“She had considered suicide…” an NHS therapist speaks about the impact of social selling schemes on women, PART ONE

*names and locations have been changed to preserve privacy

 

What I have seen during my time in mental health services has led me to really loathe theese organisations for their secrecy

 

Two or three years ago if you’d asked me what I thought of multi level marketing I wouldnt have had an opinion and being naturally cynical I probably would have dismissed it as ‘too good to be true’ and not given it too much more thought.  But that was before I started work as a High Intensity Therapist within the NHS in the North of England.

What I have seen during my time in mental health services  has led me to really loathe these organisations for their secrecy and lies at the recruitment stage and their culture of shifting the blame to the individual when their unworkable scheme is unsuccessful.

Since MLMs have come to my attention I’ve started to look more closely at their practices and the behaviour they encourage in their ’employees’.

 

My client group is 70% female and of that percentage most are women with new babies or young families….looking back over the last few years I realise how often my clients have been targets for MLMs.

 

I work with people experiencing depression (such as post natal depression) and anxiety disorders (OCD, GAD, social anxiety, health anxiety, PTSD).  My client group is 70% female and of that percentage most are woman with new babies or young families.

I see a high number of clients and looking back over the last few years I realise how often my clients have been targets for MLMs.  Names kept popping up, paricularly Juice plus, Forever Living and Younique.

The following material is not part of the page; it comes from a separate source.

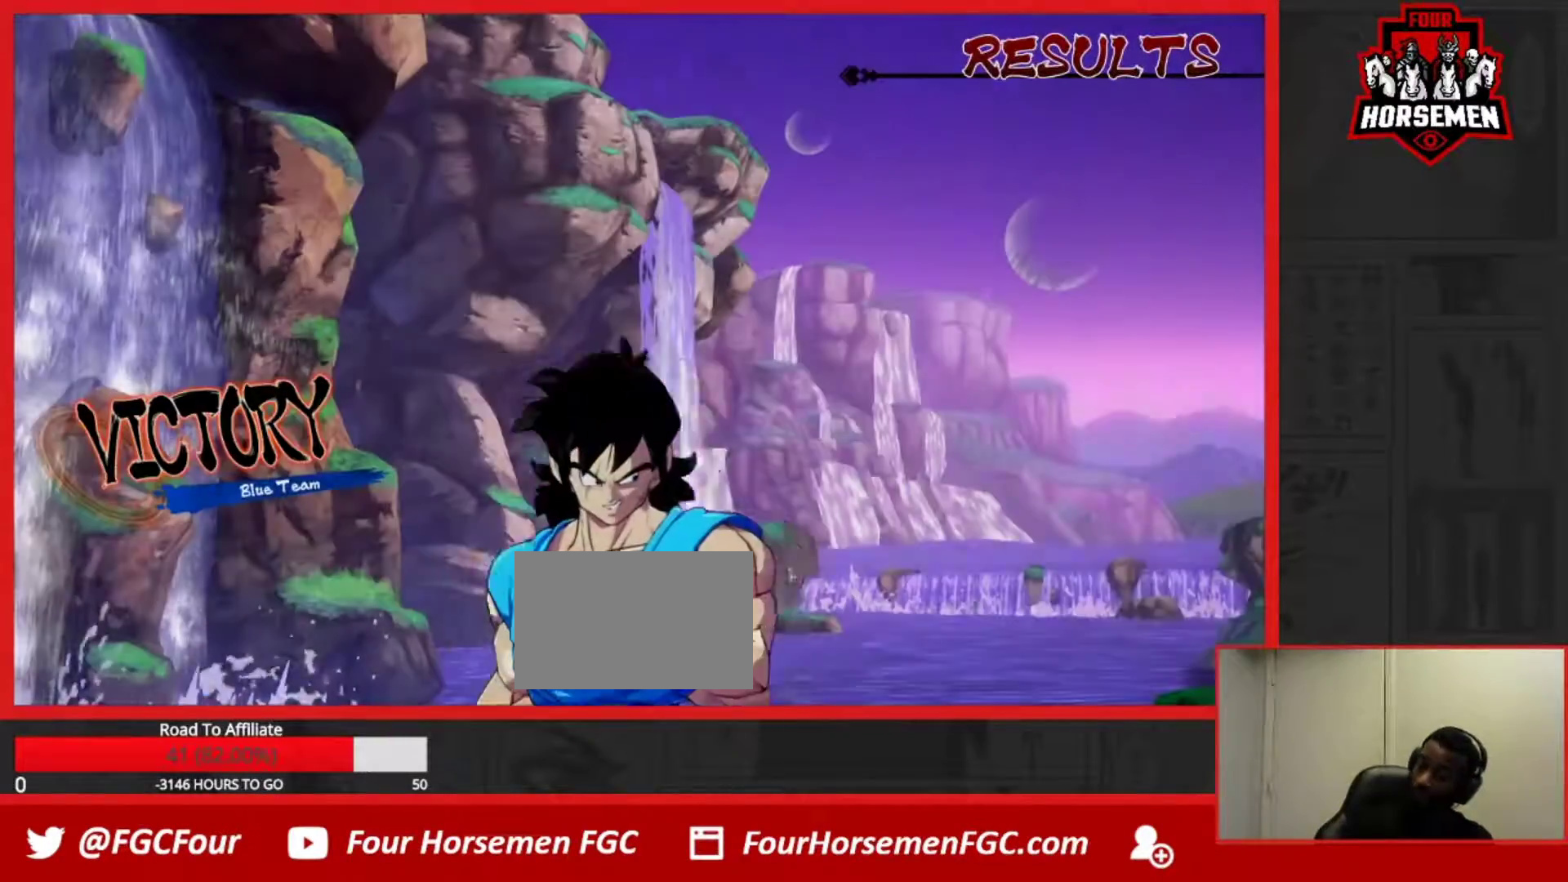
{"dt_ms": 500, "buttons": [], "left_stick": "center", "events": []}
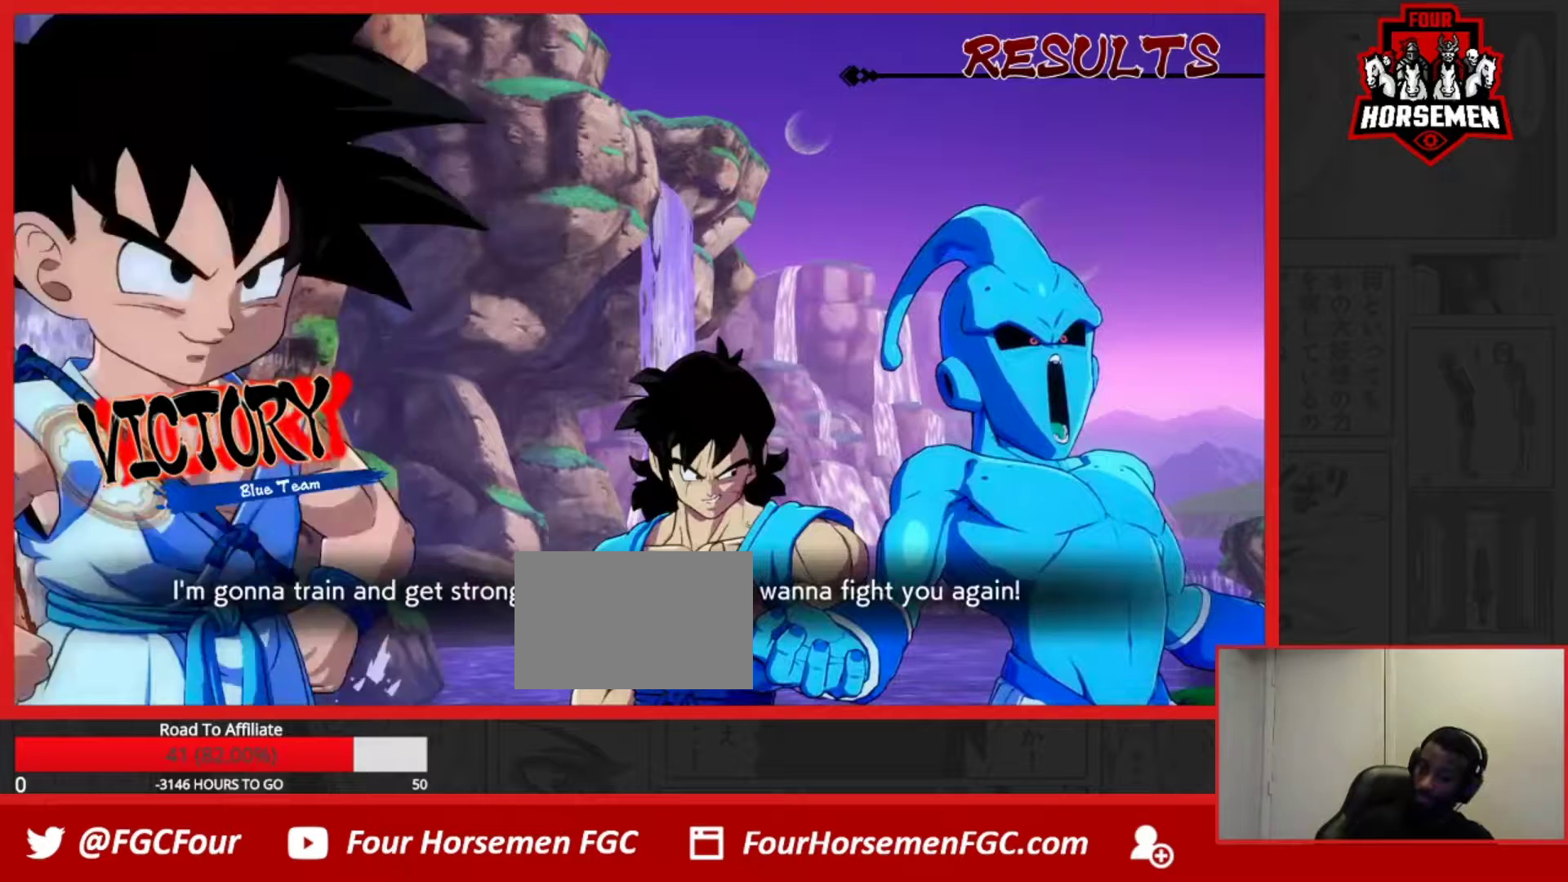
{"dt_ms": 500, "buttons": [], "left_stick": "center", "events": []}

The people I see are no fools but they tend to be from low income families and often without a background that will equip them to ask the right sort of questions when a big shiny pushy MLM comes along and makes them promises about the level of income they’ll earn for a few flexible hours.

Some of my clients have already been struggling with their mental health when they have been targeted but some have ended up being referred to my service by their GP as a direct result of falling foul of these organisations.

 

One client had been recruited by Forever Living through a baby group

 

One client had been recruited by Forever Living through a baby group formed through the hospital where she had given birth.  Her experience of birth had been traumatic and she was struggling, feeling guilty and depressed that she wasn’t ‘a good enough mother’ and wondering if she’d ever get back to normality.  FL had quite a presence in the group and as it wasn’t feasible to return to her job in retail when her partner was away a lot with work, she decided to give it a go.

 

She said she hadn’t understood recruitment was key..

 

When I saw the client she was a year down the road, quite seriously depressed and now socially isolated, having suffered severe bullying by her up line and then social media exclusion when she couldn’t or wouldn’t push hard to recruit.

She said it was like a feeding frenzy; everybody panicking, trying to recruit everyone in their circle.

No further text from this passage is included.